Yes, but it is working perfectly. I did not notice all the bugs in using it :)

> Anyway, I highly appreciate this effort.  I would really love if I could spend
> some time as well, besides these package where I need a fix, improvement or
> whatever.
> > I am hoping we can get an initiative which works on bugs of maintainers that
> > do not have enough time to cope with the load of bugs on their packages. Like
> > the people who support Linus in developing our kernel - the maintainer as a
> > benevolent dictator :)
> I feel that initially the debian-qa list was started for this reason.
> Quality assurance is an important matter for any piece of software.  It is
> currently downgraded into a list flooded by the bug tracking system and more
> or less dead otherwise.  You may want to revive it for your needs.
> This is the official description:
>  Quality assurance is important for a distribution.
>  This list addresses this quality.

Hmm, interesting. 

> > I am not that kind of person who complains about something not working he got
> > for free. Instead I will try to change it to the better. That's why I like
> > free software - it's so much easier to patch a program you have the sources
> > for.
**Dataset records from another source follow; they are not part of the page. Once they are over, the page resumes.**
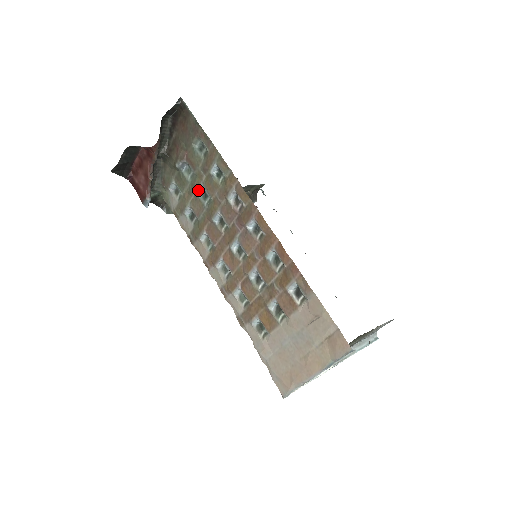
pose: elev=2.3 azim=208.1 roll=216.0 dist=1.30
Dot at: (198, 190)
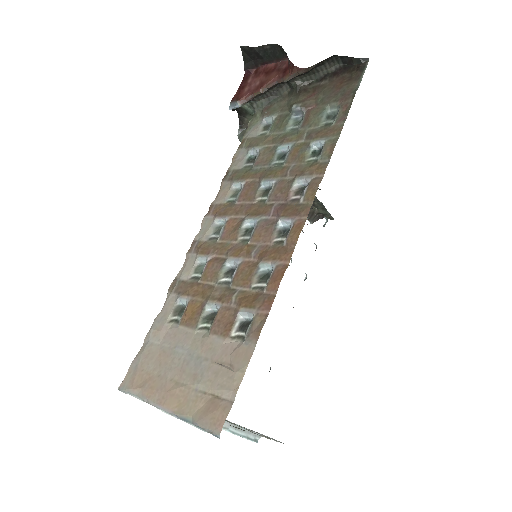
Dot at: (283, 145)
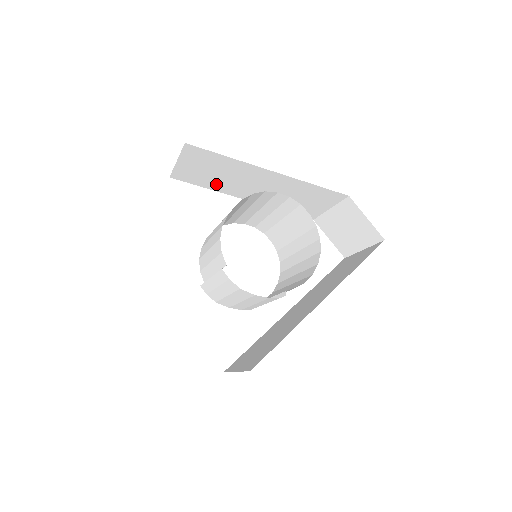
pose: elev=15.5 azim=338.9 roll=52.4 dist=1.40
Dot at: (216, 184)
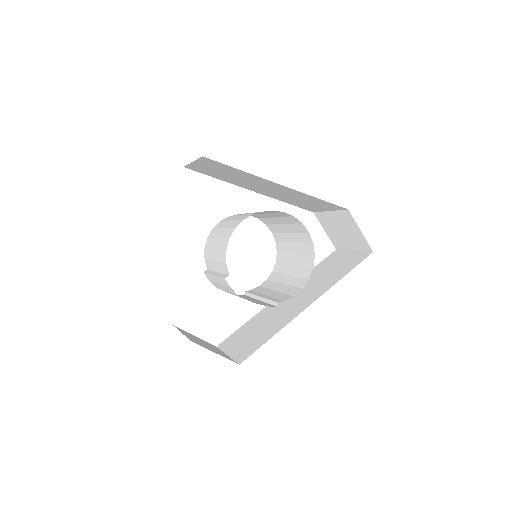
Dot at: (227, 179)
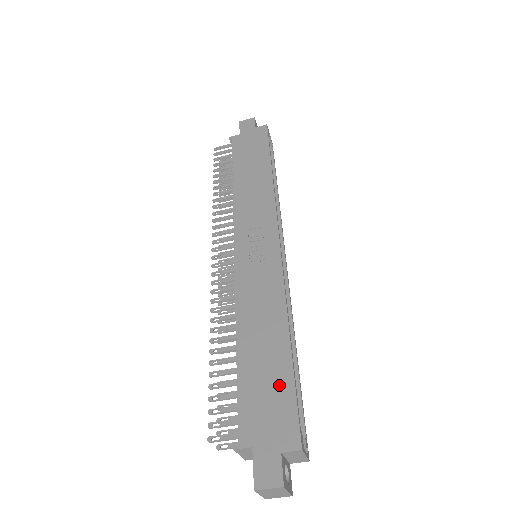
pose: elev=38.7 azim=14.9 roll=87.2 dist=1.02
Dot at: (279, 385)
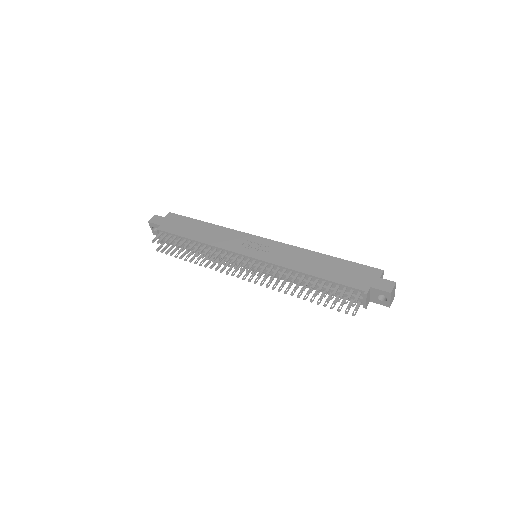
Dot at: (347, 267)
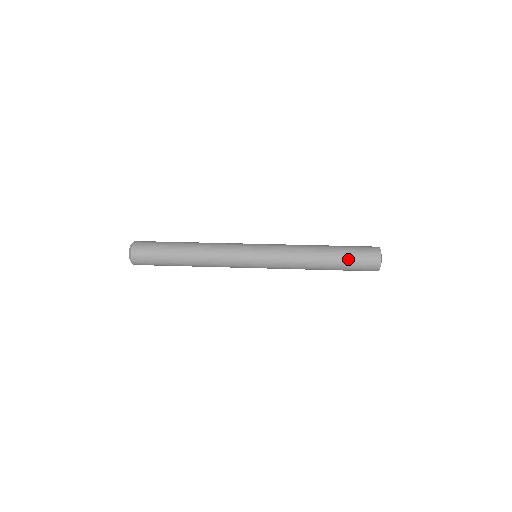
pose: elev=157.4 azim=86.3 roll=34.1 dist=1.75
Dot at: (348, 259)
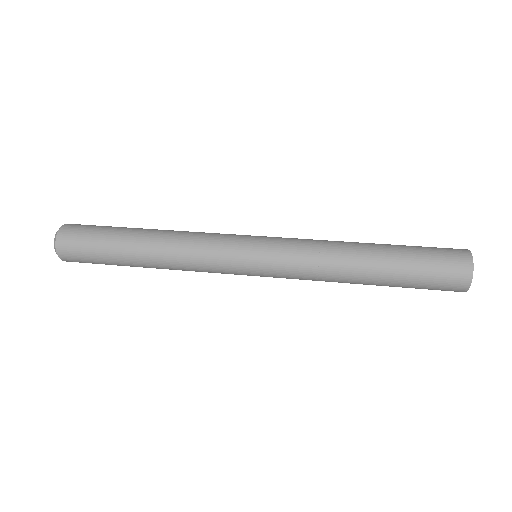
Dot at: (413, 260)
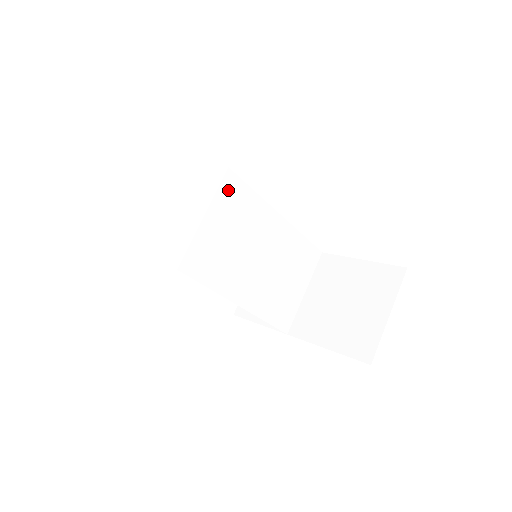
I did not really have a problem with ppp - most of my problems are with
> > SuSE which we are using at university now :-(
> Because it is bugfree since there is no public bug tracking system?
> I'm not going to comment on this.

It everything but bug free. It has a shadow package without shadow support...
I am working on fixing bugs introduced by SuSE all day long. The package for
the kernel source had no include directory... Very funny!